### WHAT THIS TASK INVOLVES
Return every line from the records below that has the word "down".

### EXERCISE MATERIALS
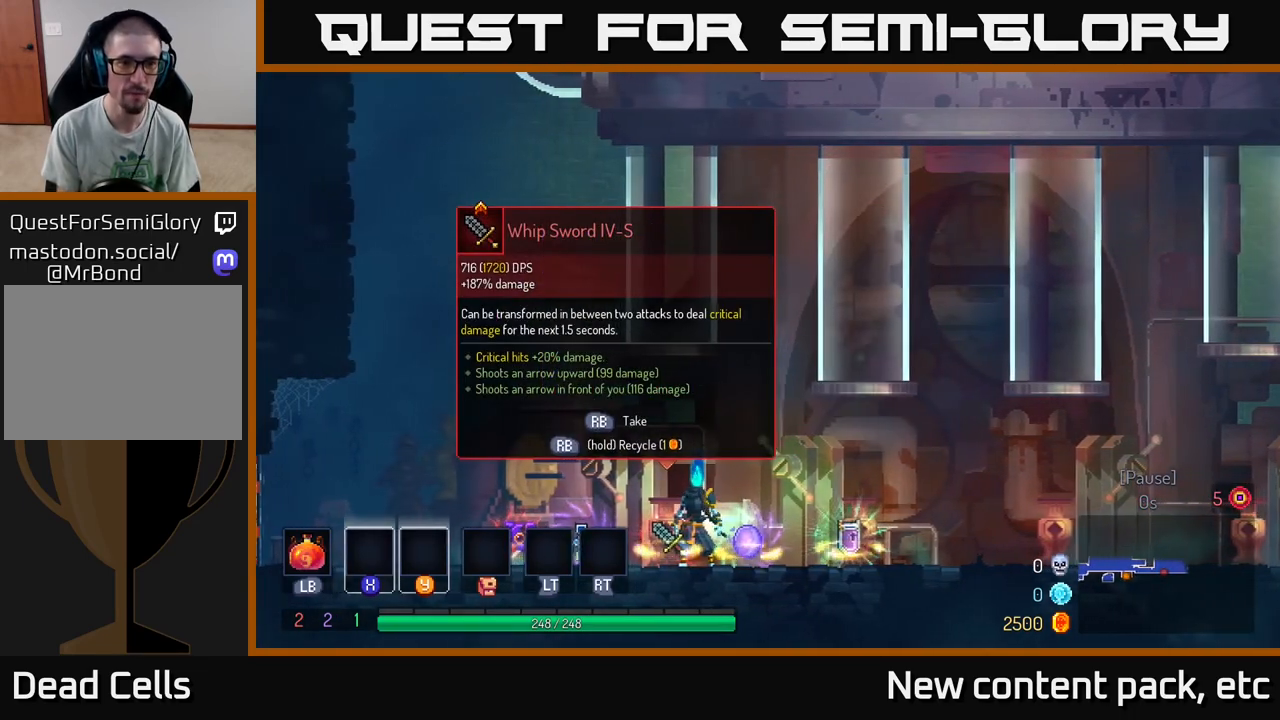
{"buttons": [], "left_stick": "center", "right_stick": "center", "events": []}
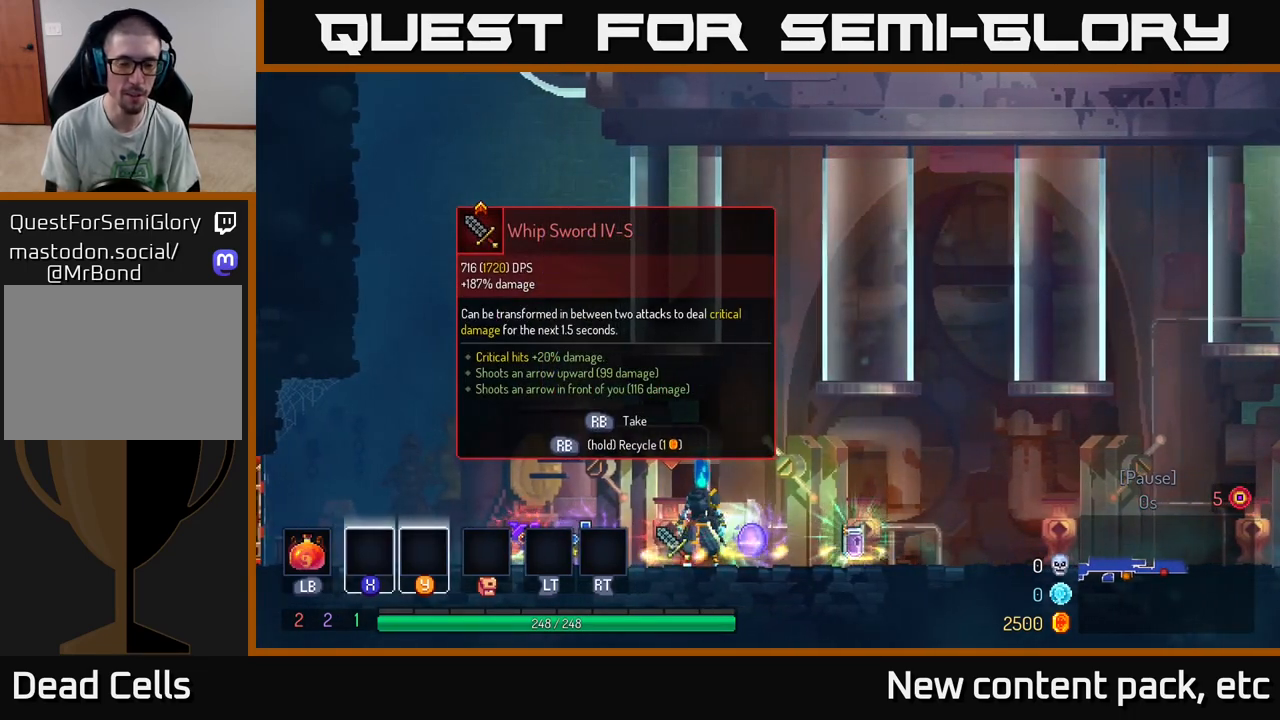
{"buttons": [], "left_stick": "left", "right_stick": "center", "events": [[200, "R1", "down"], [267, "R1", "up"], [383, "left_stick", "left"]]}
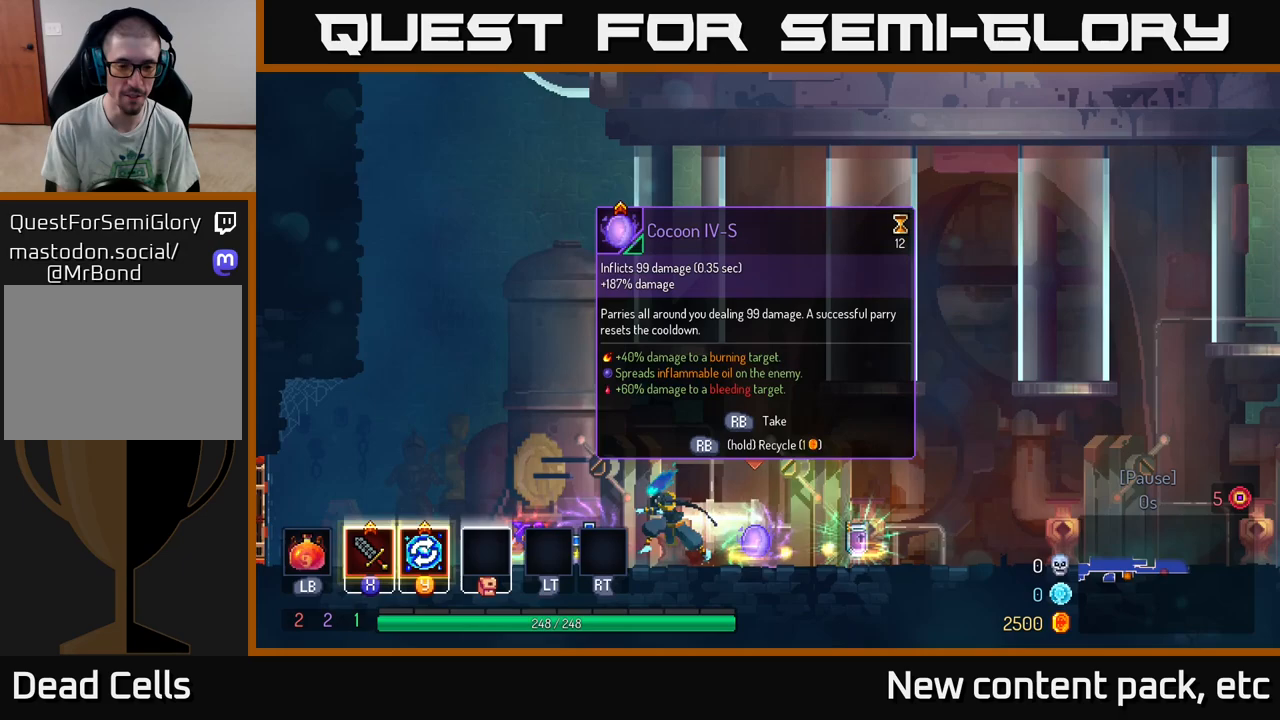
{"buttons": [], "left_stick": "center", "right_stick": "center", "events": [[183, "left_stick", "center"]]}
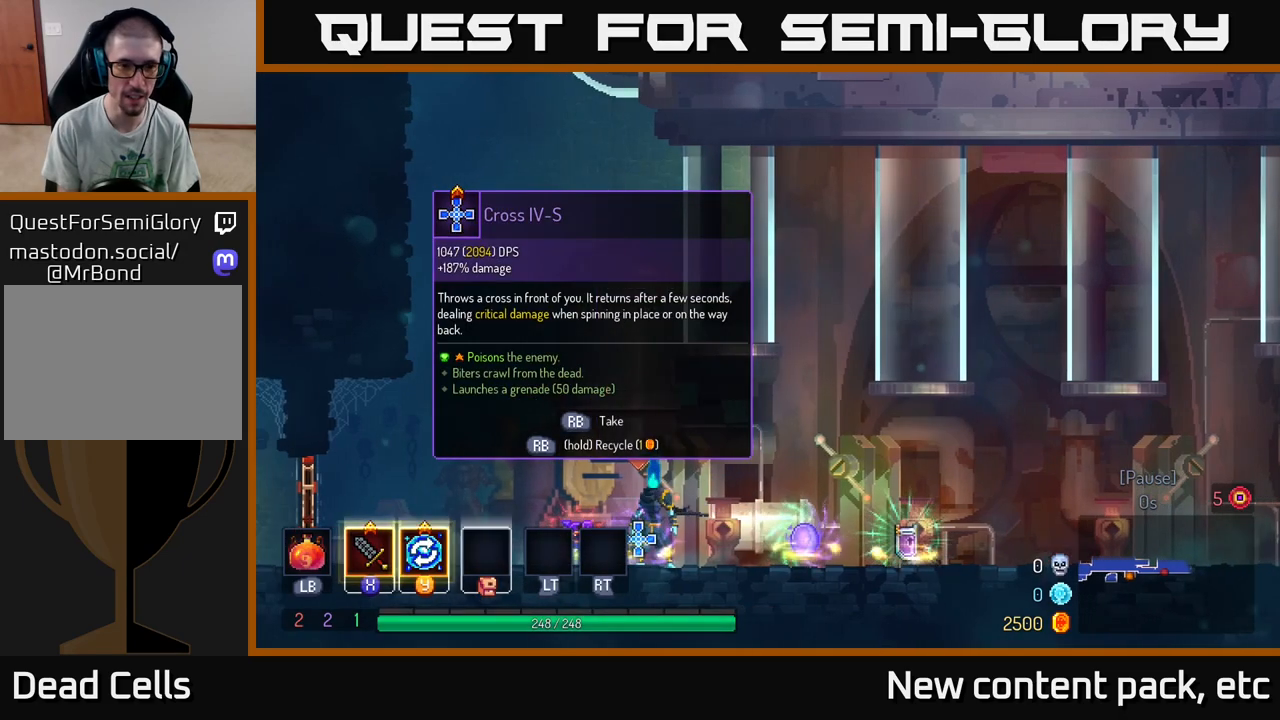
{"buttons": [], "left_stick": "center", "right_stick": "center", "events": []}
---
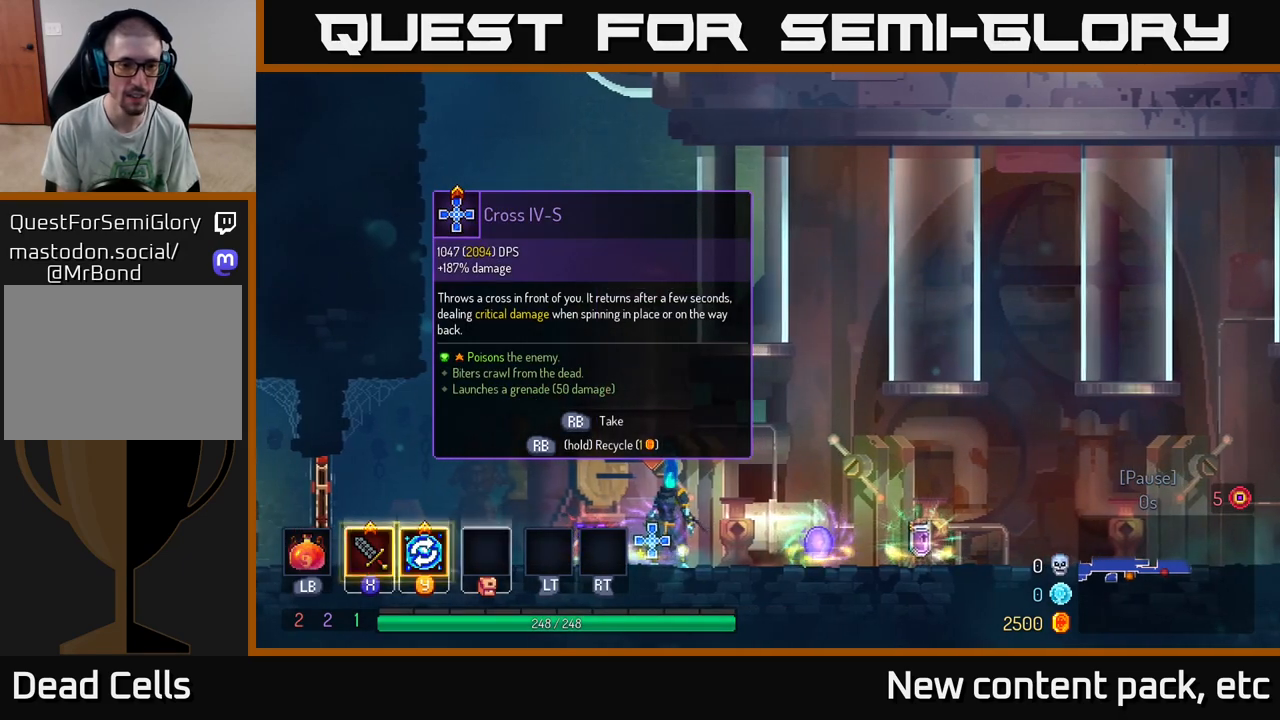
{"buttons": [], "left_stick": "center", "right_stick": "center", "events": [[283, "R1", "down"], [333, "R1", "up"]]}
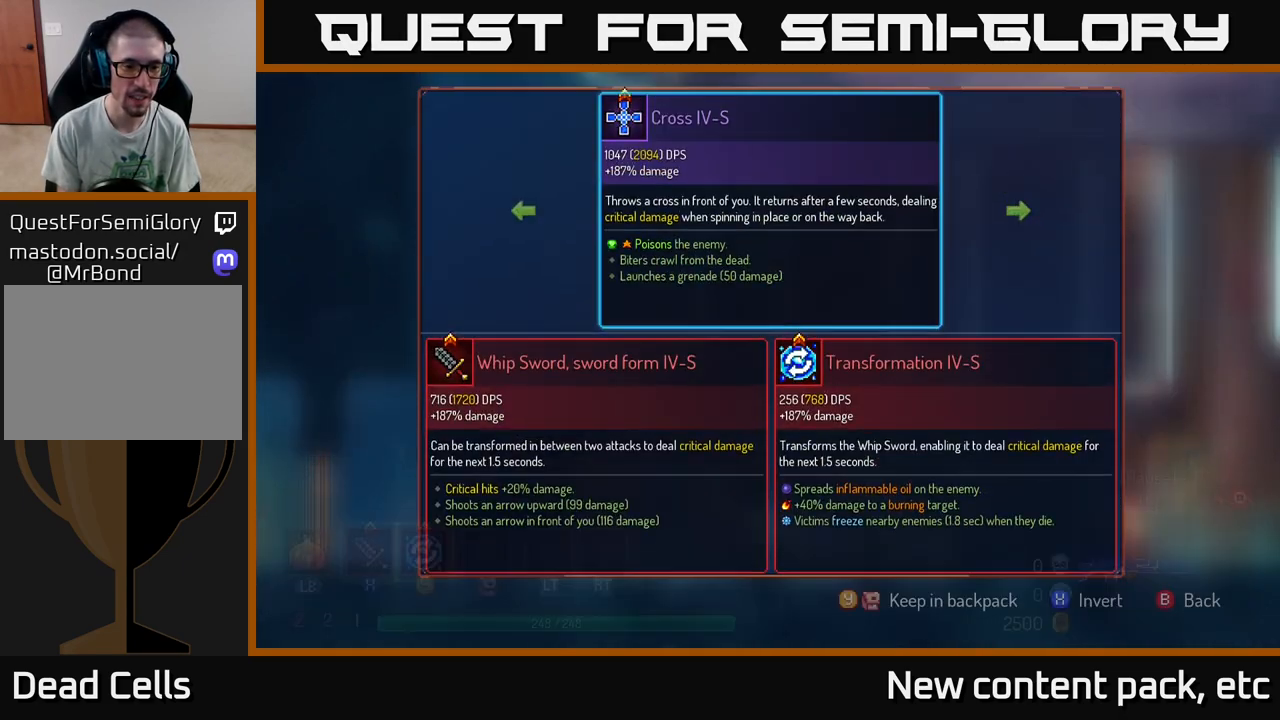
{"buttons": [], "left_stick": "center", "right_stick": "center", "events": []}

### RESPONSE BOX
{"buttons": [], "left_stick": "left", "right_stick": "center", "events": [[200, "R1", "down"], [267, "R1", "up"], [383, "left_stick", "left"]]}
{"buttons": [], "left_stick": "center", "right_stick": "center", "events": [[283, "R1", "down"], [333, "R1", "up"]]}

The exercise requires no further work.